» WHAT IS EXPECTED:
Although the data below holds other lines too, output only those from the line with "26: (275, 84, 2.06)" up to and including the line with "42: (421, 232, 1.72)", exactly as they appear.

╔══

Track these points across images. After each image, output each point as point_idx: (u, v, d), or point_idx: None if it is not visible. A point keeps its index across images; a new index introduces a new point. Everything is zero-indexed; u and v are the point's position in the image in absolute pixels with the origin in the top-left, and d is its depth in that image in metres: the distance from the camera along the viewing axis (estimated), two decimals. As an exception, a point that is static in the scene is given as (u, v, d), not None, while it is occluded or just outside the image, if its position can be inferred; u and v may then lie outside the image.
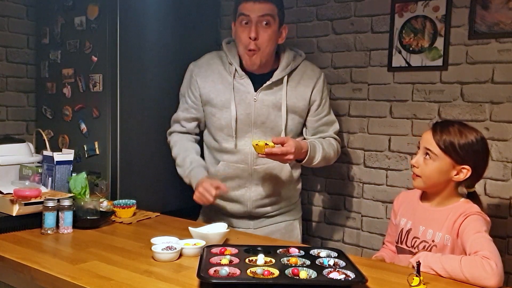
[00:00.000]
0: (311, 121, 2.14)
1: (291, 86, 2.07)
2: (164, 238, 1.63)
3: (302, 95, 2.09)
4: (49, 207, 1.78)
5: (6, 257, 1.52)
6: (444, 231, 1.65)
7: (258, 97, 2.05)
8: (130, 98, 2.44)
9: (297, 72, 2.10)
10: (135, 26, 2.44)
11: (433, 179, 1.68)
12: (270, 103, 2.05)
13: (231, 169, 2.09)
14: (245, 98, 2.05)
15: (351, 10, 2.58)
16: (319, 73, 2.15)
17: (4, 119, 2.74)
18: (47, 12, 2.66)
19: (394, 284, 1.38)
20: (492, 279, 1.38)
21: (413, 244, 1.73)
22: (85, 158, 2.49)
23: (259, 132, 2.07)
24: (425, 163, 1.68)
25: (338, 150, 2.19)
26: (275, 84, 2.06)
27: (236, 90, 2.06)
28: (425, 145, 1.68)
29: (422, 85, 2.38)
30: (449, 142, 1.64)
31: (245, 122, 2.06)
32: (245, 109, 2.05)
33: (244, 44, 2.00)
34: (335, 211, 2.71)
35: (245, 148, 2.06)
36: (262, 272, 1.30)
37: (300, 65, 2.12)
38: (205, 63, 2.16)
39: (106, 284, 1.32)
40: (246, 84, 2.06)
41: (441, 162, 1.65)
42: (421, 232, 1.72)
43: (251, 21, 1.97)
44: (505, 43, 2.16)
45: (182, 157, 2.14)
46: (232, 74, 2.07)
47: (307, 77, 2.11)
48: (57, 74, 2.61)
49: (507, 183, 2.19)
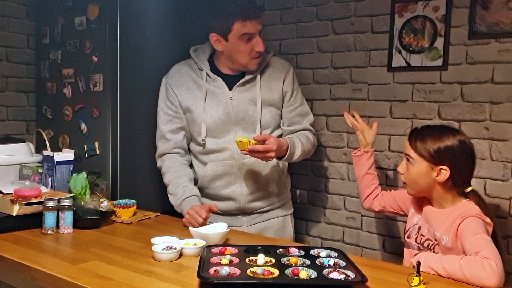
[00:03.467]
0: (285, 112, 2.22)
1: (264, 81, 2.16)
2: (164, 238, 1.63)
3: (275, 87, 2.18)
4: (49, 207, 1.78)
5: (6, 257, 1.52)
6: (442, 232, 1.67)
7: (234, 95, 2.12)
8: (130, 98, 2.44)
9: (268, 68, 2.18)
10: (135, 26, 2.44)
11: (418, 183, 1.73)
12: (246, 99, 2.13)
13: (220, 167, 2.15)
14: (221, 98, 2.12)
15: (351, 10, 2.58)
16: (288, 66, 2.25)
17: (4, 119, 2.74)
18: (47, 12, 2.66)
19: (394, 284, 1.38)
20: (492, 279, 1.38)
21: (420, 241, 1.77)
22: (85, 158, 2.49)
23: (240, 129, 2.13)
24: (407, 168, 1.75)
25: (314, 143, 2.26)
26: (248, 82, 2.13)
27: (211, 93, 2.13)
28: (405, 151, 1.76)
29: (422, 85, 2.38)
30: (422, 145, 1.69)
31: (225, 121, 2.13)
32: (223, 108, 2.12)
33: (250, 55, 2.08)
34: (335, 211, 2.71)
35: (230, 144, 2.12)
36: (262, 272, 1.30)
37: (269, 61, 2.19)
38: (176, 73, 2.20)
39: (106, 284, 1.32)
40: (220, 85, 2.13)
41: (419, 165, 1.70)
42: (426, 230, 1.76)
43: (255, 36, 2.05)
44: (505, 43, 2.16)
45: (174, 185, 2.12)
46: (204, 79, 2.13)
47: (277, 71, 2.19)
48: (57, 74, 2.61)
49: (507, 183, 2.19)
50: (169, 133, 2.17)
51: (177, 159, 2.18)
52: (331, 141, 2.68)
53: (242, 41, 2.04)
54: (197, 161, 2.22)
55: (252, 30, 2.03)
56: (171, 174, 2.14)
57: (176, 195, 2.09)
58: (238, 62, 2.10)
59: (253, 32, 2.04)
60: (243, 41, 2.04)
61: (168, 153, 2.18)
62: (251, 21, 2.02)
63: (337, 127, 2.66)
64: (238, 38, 2.04)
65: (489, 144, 2.22)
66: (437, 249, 1.68)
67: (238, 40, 2.04)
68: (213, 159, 2.15)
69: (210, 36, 2.10)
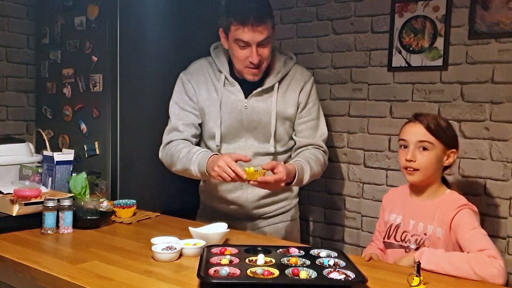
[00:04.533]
0: (296, 123, 2.10)
1: (281, 92, 2.05)
2: (164, 238, 1.63)
3: (291, 100, 2.06)
4: (49, 207, 1.78)
5: (6, 257, 1.52)
6: (435, 224, 1.69)
7: (249, 104, 2.02)
8: (130, 98, 2.44)
9: (287, 78, 2.07)
10: (135, 26, 2.44)
11: (431, 169, 1.73)
12: (261, 109, 2.03)
13: None
14: (236, 105, 2.03)
15: (351, 10, 2.58)
16: (308, 76, 2.12)
17: (4, 119, 2.74)
18: (47, 12, 2.66)
19: (394, 284, 1.38)
20: (501, 277, 1.44)
21: (403, 238, 1.76)
22: (85, 158, 2.49)
23: (251, 137, 2.06)
24: (421, 155, 1.73)
25: (325, 163, 2.13)
26: (266, 91, 2.03)
27: (226, 98, 2.03)
28: (418, 138, 1.73)
29: (422, 85, 2.38)
30: (440, 129, 1.74)
31: (237, 128, 2.05)
32: (236, 116, 2.03)
33: (244, 63, 1.95)
34: (335, 211, 2.71)
35: (239, 150, 2.04)
36: (262, 272, 1.30)
37: (291, 70, 2.08)
38: (196, 71, 2.10)
39: (106, 284, 1.32)
40: (237, 92, 2.03)
41: (437, 150, 1.73)
42: (411, 226, 1.76)
43: (250, 46, 1.91)
44: (505, 43, 2.16)
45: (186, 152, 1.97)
46: (222, 82, 2.04)
47: (295, 82, 2.07)
48: (57, 74, 2.61)
49: (507, 183, 2.19)
50: (182, 125, 2.06)
51: (185, 142, 2.05)
52: (331, 141, 2.68)
53: (237, 45, 1.93)
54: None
55: (245, 38, 1.89)
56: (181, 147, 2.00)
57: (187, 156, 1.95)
58: (236, 66, 2.00)
59: (246, 41, 1.89)
60: (238, 46, 1.93)
61: (174, 140, 2.06)
62: (246, 27, 1.87)
63: (337, 127, 2.66)
64: (233, 41, 1.93)
65: (489, 144, 2.22)
66: (427, 243, 1.69)
67: (234, 43, 1.93)
68: None
69: (219, 31, 2.01)
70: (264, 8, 1.94)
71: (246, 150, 2.04)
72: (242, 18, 1.87)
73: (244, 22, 1.86)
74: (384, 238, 1.84)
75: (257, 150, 2.06)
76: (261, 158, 2.05)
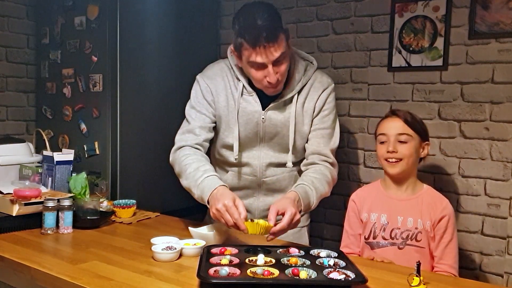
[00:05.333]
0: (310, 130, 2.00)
1: (300, 103, 1.95)
2: (164, 238, 1.63)
3: (308, 111, 1.96)
4: (49, 207, 1.78)
5: (6, 257, 1.52)
6: (424, 218, 1.79)
7: (266, 116, 1.93)
8: (130, 98, 2.44)
9: (307, 86, 1.97)
10: (135, 26, 2.44)
11: (412, 158, 1.85)
12: (279, 122, 1.94)
13: (240, 180, 2.02)
14: (252, 117, 1.93)
15: (351, 10, 2.58)
16: (327, 84, 2.00)
17: (4, 119, 2.74)
18: (47, 12, 2.66)
19: (394, 284, 1.38)
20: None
21: (393, 235, 1.81)
22: (85, 158, 2.49)
23: (266, 147, 1.98)
24: (402, 146, 1.84)
25: (333, 179, 1.96)
26: (284, 103, 1.93)
27: (243, 109, 1.94)
28: (397, 131, 1.86)
29: (422, 85, 2.38)
30: (416, 122, 1.89)
31: (253, 139, 1.97)
32: (252, 128, 1.95)
33: (262, 83, 1.84)
34: (335, 211, 2.71)
35: (253, 161, 1.99)
36: (262, 272, 1.30)
37: (310, 78, 1.97)
38: (216, 75, 1.98)
39: (106, 284, 1.32)
40: (254, 102, 1.93)
41: (415, 141, 1.87)
42: (400, 222, 1.82)
43: (266, 66, 1.78)
44: (505, 43, 2.16)
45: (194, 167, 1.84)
46: (240, 91, 1.93)
47: (314, 90, 1.97)
48: (57, 74, 2.61)
49: (507, 183, 2.19)
50: (199, 128, 1.95)
51: (197, 151, 1.93)
52: (331, 141, 2.68)
53: (252, 67, 1.81)
54: (218, 166, 2.08)
55: (259, 60, 1.76)
56: (190, 158, 1.87)
57: (195, 176, 1.81)
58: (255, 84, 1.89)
59: (261, 62, 1.76)
60: (253, 68, 1.81)
61: (188, 146, 1.93)
62: (259, 50, 1.74)
63: (337, 127, 2.66)
64: (247, 63, 1.81)
65: (489, 144, 2.22)
66: (420, 237, 1.78)
67: (248, 65, 1.81)
68: (234, 170, 2.02)
69: (230, 49, 1.90)
70: (274, 22, 1.78)
71: (260, 160, 1.98)
72: (253, 41, 1.73)
73: (256, 44, 1.74)
74: (368, 238, 1.86)
75: (272, 160, 1.98)
76: (274, 169, 2.00)
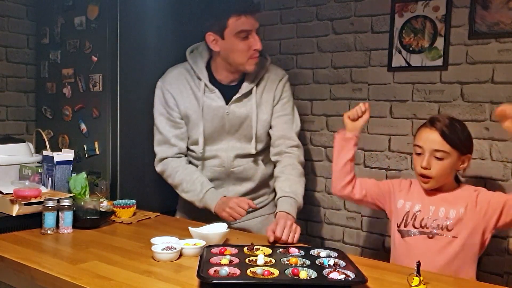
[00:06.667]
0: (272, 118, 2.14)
1: (259, 94, 2.10)
2: (164, 238, 1.63)
3: (268, 100, 2.12)
4: (49, 207, 1.78)
5: (6, 257, 1.52)
6: (458, 207, 1.75)
7: (230, 110, 2.07)
8: (130, 98, 2.44)
9: (264, 79, 2.12)
10: (135, 26, 2.44)
11: (445, 175, 1.77)
12: (242, 114, 2.08)
13: (209, 172, 2.14)
14: (217, 112, 2.07)
15: (351, 10, 2.58)
16: (282, 75, 2.17)
17: (4, 119, 2.74)
18: (47, 12, 2.66)
19: (394, 284, 1.38)
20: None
21: (423, 225, 1.80)
22: (85, 158, 2.49)
23: (233, 139, 2.11)
24: (436, 163, 1.75)
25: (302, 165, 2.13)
26: (245, 96, 2.08)
27: (208, 106, 2.07)
28: (434, 147, 1.74)
29: (422, 85, 2.38)
30: (457, 138, 1.75)
31: (220, 131, 2.10)
32: (219, 121, 2.08)
33: (248, 54, 2.01)
34: (335, 211, 2.71)
35: (221, 153, 2.11)
36: (262, 272, 1.30)
37: (266, 70, 2.13)
38: (174, 79, 2.12)
39: (106, 284, 1.32)
40: (217, 98, 2.07)
41: (452, 158, 1.75)
42: (432, 212, 1.80)
43: (251, 33, 1.99)
44: (505, 43, 2.16)
45: (188, 182, 2.07)
46: (202, 90, 2.07)
47: (271, 82, 2.13)
48: (57, 74, 2.61)
49: (507, 183, 2.19)
50: (174, 138, 2.12)
51: (182, 160, 2.14)
52: (331, 141, 2.67)
53: (238, 38, 1.98)
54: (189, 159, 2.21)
55: (248, 27, 1.97)
56: (181, 172, 2.09)
57: (195, 190, 2.05)
58: (235, 62, 2.04)
59: (249, 29, 1.97)
60: (239, 39, 1.98)
61: (170, 157, 2.13)
62: (247, 16, 1.96)
63: (337, 127, 2.65)
64: (234, 34, 1.97)
65: (489, 144, 2.22)
66: (451, 226, 1.75)
67: (234, 37, 1.98)
68: (204, 163, 2.14)
69: (207, 36, 2.04)
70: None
71: (228, 152, 2.11)
72: (242, 8, 1.95)
73: (245, 11, 1.95)
74: (399, 226, 1.86)
75: (239, 151, 2.11)
76: (241, 159, 2.12)
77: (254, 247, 1.53)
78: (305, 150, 2.73)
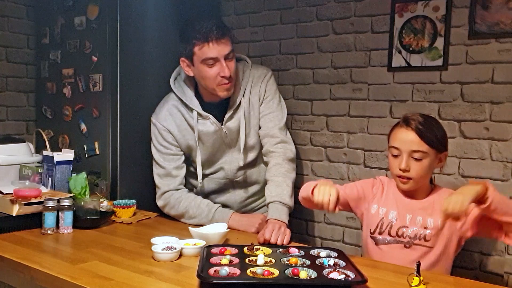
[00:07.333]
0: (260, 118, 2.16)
1: (246, 102, 2.10)
2: (164, 238, 1.64)
3: (255, 102, 2.13)
4: (49, 207, 1.78)
5: (6, 257, 1.52)
6: (435, 216, 1.70)
7: (226, 127, 2.09)
8: (130, 98, 2.44)
9: (248, 85, 2.11)
10: (135, 26, 2.44)
11: (424, 176, 1.74)
12: (237, 127, 2.10)
13: (214, 184, 2.20)
14: (215, 135, 2.09)
15: (351, 10, 2.58)
16: (264, 73, 2.16)
17: (4, 119, 2.74)
18: (47, 12, 2.66)
19: (394, 284, 1.38)
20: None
21: (400, 234, 1.75)
22: (85, 158, 2.49)
23: (235, 150, 2.14)
24: (415, 165, 1.71)
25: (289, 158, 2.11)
26: (235, 110, 2.09)
27: (206, 133, 2.08)
28: (411, 147, 1.70)
29: (422, 85, 2.38)
30: (434, 137, 1.71)
31: (221, 148, 2.14)
32: (219, 142, 2.11)
33: (216, 81, 1.98)
34: (335, 211, 2.71)
35: (224, 165, 2.15)
36: (262, 272, 1.30)
37: (249, 76, 2.12)
38: (168, 115, 2.12)
39: (106, 284, 1.32)
40: (211, 124, 2.08)
41: (430, 157, 1.71)
42: (409, 221, 1.75)
43: (218, 60, 1.94)
44: (505, 43, 2.16)
45: (193, 207, 2.06)
46: (195, 119, 2.07)
47: (255, 85, 2.13)
48: (57, 74, 2.61)
49: (507, 183, 2.19)
50: (174, 169, 2.13)
51: (183, 191, 2.13)
52: (331, 141, 2.68)
53: (205, 65, 1.95)
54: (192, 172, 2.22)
55: (213, 55, 1.92)
56: (184, 201, 2.08)
57: (202, 213, 2.04)
58: (208, 88, 2.02)
59: (214, 57, 1.92)
60: (206, 66, 1.95)
61: (172, 190, 2.12)
62: (211, 44, 1.90)
63: (337, 127, 2.66)
64: (201, 62, 1.95)
65: (489, 144, 2.22)
66: (429, 236, 1.70)
67: (202, 64, 1.95)
68: (209, 177, 2.20)
69: (181, 61, 2.03)
70: (222, 23, 2.01)
71: (231, 164, 2.15)
72: (205, 35, 1.90)
73: (208, 37, 1.90)
74: (373, 233, 1.81)
75: (241, 162, 2.13)
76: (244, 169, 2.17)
77: (254, 247, 1.54)
78: (305, 150, 2.74)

╚══

» SOLUTION TO THIS EXERCISE:
26: (275, 84, 2.06)
27: (236, 90, 2.06)
28: (425, 145, 1.68)
29: (422, 85, 2.38)
30: (449, 142, 1.64)
31: (245, 122, 2.06)
32: (245, 109, 2.05)
33: (244, 44, 2.00)
34: (335, 211, 2.71)
35: (245, 148, 2.06)
36: (262, 272, 1.30)
37: (300, 65, 2.12)
38: (205, 63, 2.16)
39: (106, 284, 1.32)
40: (246, 84, 2.06)
41: (441, 162, 1.65)
42: (421, 232, 1.72)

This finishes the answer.